(Layout annotation rows)
┄┄┄┄┄┄┄┄┄┄

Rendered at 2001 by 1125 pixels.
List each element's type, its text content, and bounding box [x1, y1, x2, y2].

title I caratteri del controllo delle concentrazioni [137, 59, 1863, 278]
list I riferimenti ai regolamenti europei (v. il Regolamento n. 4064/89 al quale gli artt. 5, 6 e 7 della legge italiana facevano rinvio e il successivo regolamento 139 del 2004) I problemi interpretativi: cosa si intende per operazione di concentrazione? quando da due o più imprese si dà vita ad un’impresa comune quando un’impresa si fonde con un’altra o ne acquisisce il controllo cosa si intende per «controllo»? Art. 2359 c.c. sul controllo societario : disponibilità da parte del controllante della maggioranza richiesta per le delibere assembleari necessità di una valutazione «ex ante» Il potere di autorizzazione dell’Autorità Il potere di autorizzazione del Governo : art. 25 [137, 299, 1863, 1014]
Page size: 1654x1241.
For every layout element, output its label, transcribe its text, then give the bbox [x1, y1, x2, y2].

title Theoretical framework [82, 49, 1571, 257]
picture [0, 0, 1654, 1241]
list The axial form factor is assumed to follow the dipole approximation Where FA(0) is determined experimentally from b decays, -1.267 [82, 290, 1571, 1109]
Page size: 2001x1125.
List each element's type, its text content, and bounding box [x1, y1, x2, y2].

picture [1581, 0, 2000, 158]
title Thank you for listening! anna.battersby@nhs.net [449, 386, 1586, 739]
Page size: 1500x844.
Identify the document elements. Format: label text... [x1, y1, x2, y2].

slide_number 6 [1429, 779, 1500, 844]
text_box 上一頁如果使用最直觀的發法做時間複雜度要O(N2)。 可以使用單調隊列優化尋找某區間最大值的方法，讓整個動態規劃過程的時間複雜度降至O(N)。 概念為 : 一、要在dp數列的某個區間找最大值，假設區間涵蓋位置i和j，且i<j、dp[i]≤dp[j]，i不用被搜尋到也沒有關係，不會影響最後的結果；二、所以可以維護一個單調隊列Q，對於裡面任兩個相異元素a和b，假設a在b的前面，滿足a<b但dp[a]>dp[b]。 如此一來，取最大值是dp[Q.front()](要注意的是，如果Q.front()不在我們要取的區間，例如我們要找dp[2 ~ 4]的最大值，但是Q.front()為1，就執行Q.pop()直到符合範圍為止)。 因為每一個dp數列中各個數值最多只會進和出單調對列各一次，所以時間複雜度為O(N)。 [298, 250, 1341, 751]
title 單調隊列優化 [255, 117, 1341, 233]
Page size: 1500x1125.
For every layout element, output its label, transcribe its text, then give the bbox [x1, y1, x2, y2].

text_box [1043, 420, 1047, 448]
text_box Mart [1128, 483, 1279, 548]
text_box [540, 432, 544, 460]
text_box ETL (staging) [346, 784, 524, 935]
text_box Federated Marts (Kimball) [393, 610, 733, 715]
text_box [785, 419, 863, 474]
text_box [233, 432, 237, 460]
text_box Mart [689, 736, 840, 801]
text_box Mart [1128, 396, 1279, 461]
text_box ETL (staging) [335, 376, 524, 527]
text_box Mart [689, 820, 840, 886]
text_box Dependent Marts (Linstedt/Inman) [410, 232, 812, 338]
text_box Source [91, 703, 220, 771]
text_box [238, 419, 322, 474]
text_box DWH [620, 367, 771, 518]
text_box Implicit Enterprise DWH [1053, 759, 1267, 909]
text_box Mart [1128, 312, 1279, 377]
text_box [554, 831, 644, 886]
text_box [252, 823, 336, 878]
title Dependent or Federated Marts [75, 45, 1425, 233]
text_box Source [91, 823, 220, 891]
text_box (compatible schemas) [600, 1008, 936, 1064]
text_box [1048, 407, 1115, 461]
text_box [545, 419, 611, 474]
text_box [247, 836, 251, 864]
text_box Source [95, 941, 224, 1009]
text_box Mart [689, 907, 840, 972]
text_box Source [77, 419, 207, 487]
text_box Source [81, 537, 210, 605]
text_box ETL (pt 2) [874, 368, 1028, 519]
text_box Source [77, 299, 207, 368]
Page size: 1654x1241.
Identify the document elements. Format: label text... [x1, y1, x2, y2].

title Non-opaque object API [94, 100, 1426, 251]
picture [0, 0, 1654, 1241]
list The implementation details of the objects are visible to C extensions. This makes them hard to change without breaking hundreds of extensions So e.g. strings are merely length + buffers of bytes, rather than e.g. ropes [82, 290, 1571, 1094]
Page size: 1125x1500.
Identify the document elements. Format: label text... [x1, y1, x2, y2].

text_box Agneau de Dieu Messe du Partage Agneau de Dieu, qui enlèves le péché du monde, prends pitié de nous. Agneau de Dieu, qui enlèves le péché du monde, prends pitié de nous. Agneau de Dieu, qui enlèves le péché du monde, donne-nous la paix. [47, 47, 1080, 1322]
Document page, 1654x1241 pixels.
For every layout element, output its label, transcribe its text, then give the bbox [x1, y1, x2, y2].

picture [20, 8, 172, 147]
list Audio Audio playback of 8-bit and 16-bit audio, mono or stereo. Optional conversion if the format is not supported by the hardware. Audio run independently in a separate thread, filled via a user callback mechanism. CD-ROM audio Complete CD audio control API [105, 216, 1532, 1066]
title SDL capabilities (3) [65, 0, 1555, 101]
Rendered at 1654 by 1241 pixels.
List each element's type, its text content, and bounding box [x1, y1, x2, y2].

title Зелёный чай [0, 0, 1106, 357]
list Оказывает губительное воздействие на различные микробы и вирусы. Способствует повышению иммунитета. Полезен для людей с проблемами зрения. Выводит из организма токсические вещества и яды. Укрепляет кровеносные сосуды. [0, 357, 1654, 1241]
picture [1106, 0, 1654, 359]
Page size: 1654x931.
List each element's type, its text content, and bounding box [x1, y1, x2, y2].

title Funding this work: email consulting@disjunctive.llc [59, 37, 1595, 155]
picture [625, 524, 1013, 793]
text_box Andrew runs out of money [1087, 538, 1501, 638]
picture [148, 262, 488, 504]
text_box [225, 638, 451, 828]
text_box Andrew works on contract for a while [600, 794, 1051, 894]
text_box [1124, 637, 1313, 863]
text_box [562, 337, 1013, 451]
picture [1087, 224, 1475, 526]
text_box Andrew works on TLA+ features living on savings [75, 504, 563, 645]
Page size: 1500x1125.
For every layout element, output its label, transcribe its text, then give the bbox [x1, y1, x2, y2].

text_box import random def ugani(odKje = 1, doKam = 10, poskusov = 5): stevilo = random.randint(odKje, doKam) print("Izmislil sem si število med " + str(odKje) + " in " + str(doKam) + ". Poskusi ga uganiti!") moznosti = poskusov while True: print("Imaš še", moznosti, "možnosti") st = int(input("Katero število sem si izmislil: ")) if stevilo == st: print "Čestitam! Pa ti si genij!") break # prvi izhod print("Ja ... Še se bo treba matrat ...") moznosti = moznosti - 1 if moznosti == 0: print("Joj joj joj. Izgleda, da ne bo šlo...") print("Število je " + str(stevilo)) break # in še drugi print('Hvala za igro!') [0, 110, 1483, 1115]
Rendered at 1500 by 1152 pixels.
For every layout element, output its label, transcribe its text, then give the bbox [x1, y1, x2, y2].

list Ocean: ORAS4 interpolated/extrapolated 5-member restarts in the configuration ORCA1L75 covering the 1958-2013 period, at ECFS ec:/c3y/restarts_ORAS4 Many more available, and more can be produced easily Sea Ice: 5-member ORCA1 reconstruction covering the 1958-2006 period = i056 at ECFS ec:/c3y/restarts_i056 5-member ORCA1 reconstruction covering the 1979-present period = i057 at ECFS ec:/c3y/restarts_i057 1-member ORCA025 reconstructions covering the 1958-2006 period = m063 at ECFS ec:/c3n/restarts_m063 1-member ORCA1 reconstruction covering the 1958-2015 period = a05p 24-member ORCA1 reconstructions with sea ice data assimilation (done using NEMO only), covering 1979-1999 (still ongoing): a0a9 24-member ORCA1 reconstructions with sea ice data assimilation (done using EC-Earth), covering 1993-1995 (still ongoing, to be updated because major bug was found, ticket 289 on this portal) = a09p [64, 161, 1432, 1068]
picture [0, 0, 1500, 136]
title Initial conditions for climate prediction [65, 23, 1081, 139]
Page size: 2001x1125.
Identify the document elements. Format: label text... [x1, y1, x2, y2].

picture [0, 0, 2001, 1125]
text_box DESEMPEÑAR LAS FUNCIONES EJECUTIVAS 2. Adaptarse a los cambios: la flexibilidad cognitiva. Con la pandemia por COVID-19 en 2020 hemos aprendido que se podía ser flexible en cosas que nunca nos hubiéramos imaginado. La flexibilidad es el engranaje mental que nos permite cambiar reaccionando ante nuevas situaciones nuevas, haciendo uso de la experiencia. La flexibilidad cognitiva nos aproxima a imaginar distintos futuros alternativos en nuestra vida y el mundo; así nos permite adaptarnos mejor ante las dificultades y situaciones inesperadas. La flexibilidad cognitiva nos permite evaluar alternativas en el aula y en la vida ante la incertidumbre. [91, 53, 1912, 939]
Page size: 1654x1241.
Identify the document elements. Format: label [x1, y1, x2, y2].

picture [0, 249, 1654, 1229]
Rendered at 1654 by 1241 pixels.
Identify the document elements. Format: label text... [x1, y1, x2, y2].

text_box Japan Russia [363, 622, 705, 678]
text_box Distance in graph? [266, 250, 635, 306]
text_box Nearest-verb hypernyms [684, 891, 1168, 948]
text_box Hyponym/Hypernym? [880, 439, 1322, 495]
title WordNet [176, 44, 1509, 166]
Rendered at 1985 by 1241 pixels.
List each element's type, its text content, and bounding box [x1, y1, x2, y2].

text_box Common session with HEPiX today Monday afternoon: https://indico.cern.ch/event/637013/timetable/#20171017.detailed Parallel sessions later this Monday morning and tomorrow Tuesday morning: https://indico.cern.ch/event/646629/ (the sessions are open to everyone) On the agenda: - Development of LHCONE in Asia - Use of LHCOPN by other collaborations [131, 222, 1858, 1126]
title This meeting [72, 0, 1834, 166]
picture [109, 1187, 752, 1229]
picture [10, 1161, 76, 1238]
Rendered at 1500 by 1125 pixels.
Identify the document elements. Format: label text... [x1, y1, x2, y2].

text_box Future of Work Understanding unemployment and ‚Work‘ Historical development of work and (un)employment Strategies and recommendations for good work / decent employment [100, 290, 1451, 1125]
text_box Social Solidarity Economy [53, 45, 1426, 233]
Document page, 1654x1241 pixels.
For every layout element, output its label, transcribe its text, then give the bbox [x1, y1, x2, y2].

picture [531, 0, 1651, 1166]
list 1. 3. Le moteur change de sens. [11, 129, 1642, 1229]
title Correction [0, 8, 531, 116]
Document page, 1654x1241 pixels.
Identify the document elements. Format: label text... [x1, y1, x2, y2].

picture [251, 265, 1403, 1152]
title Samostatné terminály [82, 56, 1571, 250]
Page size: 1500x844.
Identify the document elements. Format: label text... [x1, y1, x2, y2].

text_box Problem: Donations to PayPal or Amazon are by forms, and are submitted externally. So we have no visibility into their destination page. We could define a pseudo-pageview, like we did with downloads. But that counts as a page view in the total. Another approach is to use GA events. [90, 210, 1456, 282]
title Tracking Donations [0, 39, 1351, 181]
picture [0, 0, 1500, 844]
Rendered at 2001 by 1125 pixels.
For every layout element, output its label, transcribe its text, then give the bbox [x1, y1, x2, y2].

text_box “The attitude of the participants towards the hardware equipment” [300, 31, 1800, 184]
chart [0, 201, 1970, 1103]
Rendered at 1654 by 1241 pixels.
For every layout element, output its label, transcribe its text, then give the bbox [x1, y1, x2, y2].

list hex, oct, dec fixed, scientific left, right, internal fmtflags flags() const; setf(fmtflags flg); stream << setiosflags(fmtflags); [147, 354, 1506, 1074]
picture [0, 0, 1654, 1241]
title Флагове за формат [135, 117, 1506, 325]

┄┄┄┄┄┄┄┄┄┄

Retype the rows word for word, from the very beginning down through the line that contains "title I caratteri", including that line.

Rendered at 2001 by 1125 pixels.
List each element's type, its text content, and bounding box [x1, y1, x2, y2].

title I caratteri del controllo delle concentrazioni [137, 59, 1863, 278]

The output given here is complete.